▸ What is needed: Write out, as an exact transcription, the line that has "vfov_deg: 58.4" and each line after it through the end of the data below.

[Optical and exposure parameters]
[Start of Attachment]
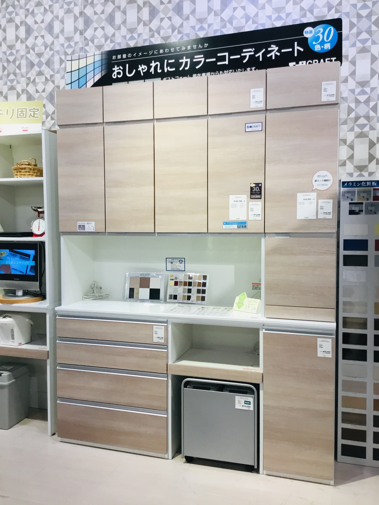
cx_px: 190
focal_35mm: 31
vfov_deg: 58.4
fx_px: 453
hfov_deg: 45.4
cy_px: 252
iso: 25
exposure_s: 1/30
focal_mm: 3.3
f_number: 2.4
[End of Attachment]
▸ Response for this exercise:
vfov_deg: 58.4
fx_px: 453
hfov_deg: 45.4
cy_px: 252
iso: 25
exposure_s: 1/30
focal_mm: 3.3
f_number: 2.4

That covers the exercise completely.